Diese Familienkrüge hängen in englischen Pubs über der Theke. Weidenmüller: „Es gilt als Sakrileg, daraus jemand anderen als ein Familienmitglied trinken zu lassen.“ Folglich bekam die Gruppe, die diese Aufgabe zu lösen hatte, in vier oder fünf Pubs auch einen Korb - nur nicht bei Wirt Freddie in dessen „Gallon Pot“. „Wir mussten allerdings warten, bis der letzte Gast gegangen war“, so der England-Tourist. Dann durfte das Ereignis zum Beweis sogar mit einer Sofortbildkamera festgehalten werden.

Aus dieser Begegnung entwickelte sich zunächst eine Brief- und Telefonfreundschaft. 1999 besuchten Vater und Sohn Freddie Colbridge dann erneut. Und 2009 feierte Weidenmüller mit ihm in Norfolk seinen 90. Geburtstag. Dann kam bei dem alten Herrn der Wunsch auf, noch einmal nach Deutschland zu reisen, wo er von 1945 bis 1949 als Besatzungssoldat stationiert war.

1945 war er als zunächst nach Hamburg gekommen. „Drei Tage nach Kriegsende“, also am 11. Mai 1945, so erzählt er uns, „habe ich dort einen Offiziersclub eröffnet.“ Wieso ihm, dem Sergeant, diese Aufgabe zugefallen war, weiß Freddie nicht. „Sie haben es einfach so entschieden.“ 1946 wurde er mit der gleichen Aufgabe nach Düsseldorf versetzt. Und so verwandelte er das traditionsreiche Restaurant „Zum Kurfürst“ in der Altstadt in einen Offiziersclub. „Wir haben es besucht, das Haus steht heute noch“, erzählt Freddies Gastgeber.

Freddie selbst mochte die Rheinländer. „Sie sind sehr ehrlich und diszipliniert“, sagt er, „und freundlich zu Soldaten.“ Am liebsten wäre er immer in Deutschland geblieben.
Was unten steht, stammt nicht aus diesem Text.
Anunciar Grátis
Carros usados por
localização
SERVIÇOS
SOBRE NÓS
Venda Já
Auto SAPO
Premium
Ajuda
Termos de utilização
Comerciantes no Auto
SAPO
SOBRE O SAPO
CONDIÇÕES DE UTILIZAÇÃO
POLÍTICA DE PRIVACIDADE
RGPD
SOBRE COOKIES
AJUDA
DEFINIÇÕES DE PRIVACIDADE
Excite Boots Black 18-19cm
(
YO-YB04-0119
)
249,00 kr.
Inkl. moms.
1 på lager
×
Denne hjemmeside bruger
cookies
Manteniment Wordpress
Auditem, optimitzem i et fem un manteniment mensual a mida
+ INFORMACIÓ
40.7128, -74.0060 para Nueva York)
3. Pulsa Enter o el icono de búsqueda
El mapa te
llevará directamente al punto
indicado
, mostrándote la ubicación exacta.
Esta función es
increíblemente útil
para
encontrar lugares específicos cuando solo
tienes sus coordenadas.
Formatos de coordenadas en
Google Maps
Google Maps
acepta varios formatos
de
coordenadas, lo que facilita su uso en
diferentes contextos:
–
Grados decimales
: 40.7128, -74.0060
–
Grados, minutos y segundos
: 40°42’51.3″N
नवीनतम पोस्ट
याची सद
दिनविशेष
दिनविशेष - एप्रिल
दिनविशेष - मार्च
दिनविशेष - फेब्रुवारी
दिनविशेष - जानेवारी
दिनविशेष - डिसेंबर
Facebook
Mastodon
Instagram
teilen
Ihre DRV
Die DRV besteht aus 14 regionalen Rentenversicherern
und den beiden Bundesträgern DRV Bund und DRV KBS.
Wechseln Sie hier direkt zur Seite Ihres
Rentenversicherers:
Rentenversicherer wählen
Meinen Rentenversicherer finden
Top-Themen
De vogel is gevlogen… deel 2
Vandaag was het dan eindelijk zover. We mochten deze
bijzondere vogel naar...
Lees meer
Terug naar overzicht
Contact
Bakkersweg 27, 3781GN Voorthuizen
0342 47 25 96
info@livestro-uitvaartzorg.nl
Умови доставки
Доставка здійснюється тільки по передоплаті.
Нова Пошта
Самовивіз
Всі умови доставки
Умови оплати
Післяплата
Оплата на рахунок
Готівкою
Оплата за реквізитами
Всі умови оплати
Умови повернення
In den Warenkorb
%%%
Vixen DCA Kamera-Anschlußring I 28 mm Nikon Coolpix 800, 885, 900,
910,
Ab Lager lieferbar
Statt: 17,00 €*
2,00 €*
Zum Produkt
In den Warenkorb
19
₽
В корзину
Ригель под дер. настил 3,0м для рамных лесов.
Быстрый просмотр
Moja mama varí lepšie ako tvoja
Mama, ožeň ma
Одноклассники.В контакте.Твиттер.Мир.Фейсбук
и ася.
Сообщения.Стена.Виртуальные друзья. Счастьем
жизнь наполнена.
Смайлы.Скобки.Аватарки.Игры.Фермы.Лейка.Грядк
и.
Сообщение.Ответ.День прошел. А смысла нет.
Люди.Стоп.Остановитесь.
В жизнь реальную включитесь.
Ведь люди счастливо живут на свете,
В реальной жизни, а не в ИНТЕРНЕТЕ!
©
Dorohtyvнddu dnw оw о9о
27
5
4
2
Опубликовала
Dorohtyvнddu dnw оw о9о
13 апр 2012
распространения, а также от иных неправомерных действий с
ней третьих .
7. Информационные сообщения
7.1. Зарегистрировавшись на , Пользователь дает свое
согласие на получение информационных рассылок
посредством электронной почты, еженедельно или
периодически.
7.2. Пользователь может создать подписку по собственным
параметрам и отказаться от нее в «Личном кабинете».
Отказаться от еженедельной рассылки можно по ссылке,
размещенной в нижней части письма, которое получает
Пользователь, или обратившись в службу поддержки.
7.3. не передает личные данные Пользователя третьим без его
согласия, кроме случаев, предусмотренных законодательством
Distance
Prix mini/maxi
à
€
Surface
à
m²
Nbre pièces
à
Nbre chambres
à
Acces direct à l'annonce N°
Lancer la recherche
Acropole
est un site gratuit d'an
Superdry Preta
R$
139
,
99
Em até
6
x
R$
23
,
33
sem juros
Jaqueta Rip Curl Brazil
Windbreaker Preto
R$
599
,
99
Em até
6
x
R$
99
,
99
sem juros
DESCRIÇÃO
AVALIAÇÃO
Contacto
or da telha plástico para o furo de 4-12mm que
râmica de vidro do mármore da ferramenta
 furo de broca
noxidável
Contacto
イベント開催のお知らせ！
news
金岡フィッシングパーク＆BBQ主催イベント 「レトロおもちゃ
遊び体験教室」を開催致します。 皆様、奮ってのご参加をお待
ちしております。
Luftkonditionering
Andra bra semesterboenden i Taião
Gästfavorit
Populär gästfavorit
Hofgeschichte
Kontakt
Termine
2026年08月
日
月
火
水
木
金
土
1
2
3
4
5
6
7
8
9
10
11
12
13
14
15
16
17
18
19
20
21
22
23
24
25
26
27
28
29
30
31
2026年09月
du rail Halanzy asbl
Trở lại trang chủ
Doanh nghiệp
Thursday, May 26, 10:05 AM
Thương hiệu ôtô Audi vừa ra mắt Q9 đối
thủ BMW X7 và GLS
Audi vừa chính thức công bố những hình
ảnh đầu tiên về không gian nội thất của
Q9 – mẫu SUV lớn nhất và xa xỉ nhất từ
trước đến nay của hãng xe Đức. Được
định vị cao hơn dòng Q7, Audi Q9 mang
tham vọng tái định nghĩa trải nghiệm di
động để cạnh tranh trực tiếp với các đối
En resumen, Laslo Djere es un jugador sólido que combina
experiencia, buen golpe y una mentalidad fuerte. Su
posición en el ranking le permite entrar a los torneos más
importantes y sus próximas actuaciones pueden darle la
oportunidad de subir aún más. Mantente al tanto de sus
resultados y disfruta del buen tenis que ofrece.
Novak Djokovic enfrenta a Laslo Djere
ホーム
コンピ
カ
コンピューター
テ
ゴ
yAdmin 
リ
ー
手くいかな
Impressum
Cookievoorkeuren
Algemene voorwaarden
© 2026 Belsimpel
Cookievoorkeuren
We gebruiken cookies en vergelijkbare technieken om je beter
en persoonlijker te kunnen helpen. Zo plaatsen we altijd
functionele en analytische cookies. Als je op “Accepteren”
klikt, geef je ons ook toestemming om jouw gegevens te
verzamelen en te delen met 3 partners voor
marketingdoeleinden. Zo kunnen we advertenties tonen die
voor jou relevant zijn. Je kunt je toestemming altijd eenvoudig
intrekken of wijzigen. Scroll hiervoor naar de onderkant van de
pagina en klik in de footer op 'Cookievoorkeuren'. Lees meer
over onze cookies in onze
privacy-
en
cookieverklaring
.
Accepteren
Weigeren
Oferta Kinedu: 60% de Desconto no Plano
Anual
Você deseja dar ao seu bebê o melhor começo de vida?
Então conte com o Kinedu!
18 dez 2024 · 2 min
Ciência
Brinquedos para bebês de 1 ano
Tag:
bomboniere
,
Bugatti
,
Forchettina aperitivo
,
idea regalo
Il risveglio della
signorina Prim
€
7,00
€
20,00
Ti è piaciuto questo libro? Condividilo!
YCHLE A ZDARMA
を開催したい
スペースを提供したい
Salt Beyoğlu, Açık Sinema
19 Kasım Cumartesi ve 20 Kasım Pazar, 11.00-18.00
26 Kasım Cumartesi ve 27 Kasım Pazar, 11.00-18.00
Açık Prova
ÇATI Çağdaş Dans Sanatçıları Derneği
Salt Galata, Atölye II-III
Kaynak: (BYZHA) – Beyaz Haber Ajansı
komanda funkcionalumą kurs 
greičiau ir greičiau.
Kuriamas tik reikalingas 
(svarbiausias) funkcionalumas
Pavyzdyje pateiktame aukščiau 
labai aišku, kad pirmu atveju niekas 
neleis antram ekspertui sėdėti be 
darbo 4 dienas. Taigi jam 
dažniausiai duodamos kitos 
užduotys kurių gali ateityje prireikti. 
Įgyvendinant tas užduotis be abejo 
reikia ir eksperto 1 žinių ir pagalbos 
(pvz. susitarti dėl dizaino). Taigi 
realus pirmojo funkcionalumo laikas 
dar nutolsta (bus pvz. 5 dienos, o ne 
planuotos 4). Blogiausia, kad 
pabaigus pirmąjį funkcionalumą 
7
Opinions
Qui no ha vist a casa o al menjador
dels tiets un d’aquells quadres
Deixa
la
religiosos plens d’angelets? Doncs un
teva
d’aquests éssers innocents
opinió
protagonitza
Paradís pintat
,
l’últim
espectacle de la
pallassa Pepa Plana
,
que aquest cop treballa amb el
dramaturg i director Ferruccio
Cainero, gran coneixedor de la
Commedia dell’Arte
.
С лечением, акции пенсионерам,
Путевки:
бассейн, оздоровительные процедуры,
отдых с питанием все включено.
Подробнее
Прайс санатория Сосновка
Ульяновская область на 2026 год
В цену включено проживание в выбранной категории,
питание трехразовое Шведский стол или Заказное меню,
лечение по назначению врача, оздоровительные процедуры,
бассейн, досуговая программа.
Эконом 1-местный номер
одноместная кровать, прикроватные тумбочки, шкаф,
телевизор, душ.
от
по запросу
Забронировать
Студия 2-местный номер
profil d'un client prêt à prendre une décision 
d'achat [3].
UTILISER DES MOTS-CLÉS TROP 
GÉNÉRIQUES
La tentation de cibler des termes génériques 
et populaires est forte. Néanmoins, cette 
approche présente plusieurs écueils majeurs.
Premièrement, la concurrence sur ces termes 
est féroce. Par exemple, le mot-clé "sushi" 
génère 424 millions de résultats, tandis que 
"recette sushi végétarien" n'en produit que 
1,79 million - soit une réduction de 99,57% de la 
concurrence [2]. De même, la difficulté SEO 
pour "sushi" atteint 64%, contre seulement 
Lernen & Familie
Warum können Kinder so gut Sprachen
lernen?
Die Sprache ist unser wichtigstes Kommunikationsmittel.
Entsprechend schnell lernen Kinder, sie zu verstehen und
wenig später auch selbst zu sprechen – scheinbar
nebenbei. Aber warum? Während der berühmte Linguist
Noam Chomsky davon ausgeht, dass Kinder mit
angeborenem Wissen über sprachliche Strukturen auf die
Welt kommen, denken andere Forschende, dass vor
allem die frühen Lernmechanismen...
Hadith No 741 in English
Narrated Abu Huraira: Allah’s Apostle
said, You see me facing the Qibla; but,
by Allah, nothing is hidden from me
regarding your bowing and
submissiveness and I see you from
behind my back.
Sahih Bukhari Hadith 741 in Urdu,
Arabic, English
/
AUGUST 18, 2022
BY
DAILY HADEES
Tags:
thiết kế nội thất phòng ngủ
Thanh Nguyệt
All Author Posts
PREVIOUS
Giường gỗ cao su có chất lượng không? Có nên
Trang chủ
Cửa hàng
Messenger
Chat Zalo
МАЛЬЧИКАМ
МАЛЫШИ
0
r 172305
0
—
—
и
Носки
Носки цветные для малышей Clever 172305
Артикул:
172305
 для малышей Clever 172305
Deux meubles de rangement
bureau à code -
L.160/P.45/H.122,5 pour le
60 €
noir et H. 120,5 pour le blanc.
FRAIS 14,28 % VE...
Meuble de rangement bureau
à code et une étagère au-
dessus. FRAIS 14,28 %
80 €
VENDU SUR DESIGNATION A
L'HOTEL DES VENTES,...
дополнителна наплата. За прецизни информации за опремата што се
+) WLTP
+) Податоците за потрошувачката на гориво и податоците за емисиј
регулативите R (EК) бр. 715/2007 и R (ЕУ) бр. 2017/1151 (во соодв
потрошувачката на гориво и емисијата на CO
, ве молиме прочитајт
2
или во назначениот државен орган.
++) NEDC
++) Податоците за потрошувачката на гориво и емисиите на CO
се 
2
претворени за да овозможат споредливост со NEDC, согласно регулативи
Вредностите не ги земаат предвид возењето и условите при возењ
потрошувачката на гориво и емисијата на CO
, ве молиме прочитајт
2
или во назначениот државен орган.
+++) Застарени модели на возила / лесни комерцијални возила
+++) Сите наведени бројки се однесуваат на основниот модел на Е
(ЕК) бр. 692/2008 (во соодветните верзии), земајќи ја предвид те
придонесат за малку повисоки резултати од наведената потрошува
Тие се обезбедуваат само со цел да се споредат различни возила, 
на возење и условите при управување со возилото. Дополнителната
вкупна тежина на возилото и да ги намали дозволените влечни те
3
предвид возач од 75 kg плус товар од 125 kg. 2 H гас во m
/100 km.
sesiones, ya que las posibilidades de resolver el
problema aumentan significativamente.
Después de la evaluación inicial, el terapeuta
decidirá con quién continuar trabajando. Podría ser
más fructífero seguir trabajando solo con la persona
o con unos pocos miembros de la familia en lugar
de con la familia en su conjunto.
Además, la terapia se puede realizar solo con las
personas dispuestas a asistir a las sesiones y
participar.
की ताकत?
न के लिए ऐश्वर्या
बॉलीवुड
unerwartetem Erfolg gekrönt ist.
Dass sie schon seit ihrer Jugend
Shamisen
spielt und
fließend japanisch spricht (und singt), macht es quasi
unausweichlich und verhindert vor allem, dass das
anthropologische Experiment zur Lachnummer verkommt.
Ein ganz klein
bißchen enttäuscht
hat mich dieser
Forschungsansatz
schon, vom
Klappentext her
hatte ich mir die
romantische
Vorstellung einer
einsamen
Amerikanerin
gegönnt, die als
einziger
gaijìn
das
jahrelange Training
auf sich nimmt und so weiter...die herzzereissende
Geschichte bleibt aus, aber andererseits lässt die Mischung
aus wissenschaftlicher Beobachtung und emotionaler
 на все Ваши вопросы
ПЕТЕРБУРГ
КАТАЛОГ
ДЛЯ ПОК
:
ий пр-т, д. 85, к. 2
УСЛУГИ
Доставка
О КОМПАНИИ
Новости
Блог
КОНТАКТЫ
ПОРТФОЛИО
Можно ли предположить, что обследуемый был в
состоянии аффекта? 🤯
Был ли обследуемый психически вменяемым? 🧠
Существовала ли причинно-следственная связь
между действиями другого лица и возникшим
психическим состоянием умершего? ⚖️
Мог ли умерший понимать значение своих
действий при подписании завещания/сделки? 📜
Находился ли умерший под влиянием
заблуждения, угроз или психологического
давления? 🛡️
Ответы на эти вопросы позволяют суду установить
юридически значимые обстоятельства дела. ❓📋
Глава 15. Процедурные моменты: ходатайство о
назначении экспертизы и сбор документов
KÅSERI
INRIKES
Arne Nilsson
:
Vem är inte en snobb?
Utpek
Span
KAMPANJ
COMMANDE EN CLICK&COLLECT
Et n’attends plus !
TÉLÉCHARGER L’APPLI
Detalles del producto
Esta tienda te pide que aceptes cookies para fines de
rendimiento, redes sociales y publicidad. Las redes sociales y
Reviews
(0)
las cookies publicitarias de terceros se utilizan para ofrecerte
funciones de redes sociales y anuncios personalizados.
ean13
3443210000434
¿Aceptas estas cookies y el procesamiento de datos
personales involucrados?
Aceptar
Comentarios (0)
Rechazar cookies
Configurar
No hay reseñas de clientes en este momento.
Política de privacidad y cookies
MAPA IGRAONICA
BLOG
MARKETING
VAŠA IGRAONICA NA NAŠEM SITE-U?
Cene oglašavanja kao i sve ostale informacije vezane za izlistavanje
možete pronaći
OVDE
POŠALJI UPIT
Aber da spielte die Armee nicht mit - und vermutlich auch Ehefrau Phyllis nicht, die Freddie 1941 in Norfolk geheiratet hatte. 61 Jahre waren sie Eheleute, dann starb sie 2002. Drei Söhne, mittlerweile auch Herren im reifen Alter, gingen aus dieser Ehe hervor. Einer von ihnen brachte den alten Herrn jetzt nach Duisburg und holte ihn Samstag wieder ab.

Mit Gastgeber Werner Weidenmüller ging es zu den Stätten seines früheren Wirkens in Wuppertal, Remscheid und nach Köln. Und da Freddie Süßigkeiten über alles liebt, musste er in Duisburg, bei Dobbelstein, auch Sacher-Torte probieren.

Als Freddie die Weidenmüllers kennenlernte, war er schon im Ruhestand, half aber in dem Pub als Wirt aus, um den Wechsel zwischen zwei Pächtern zu überbrücken.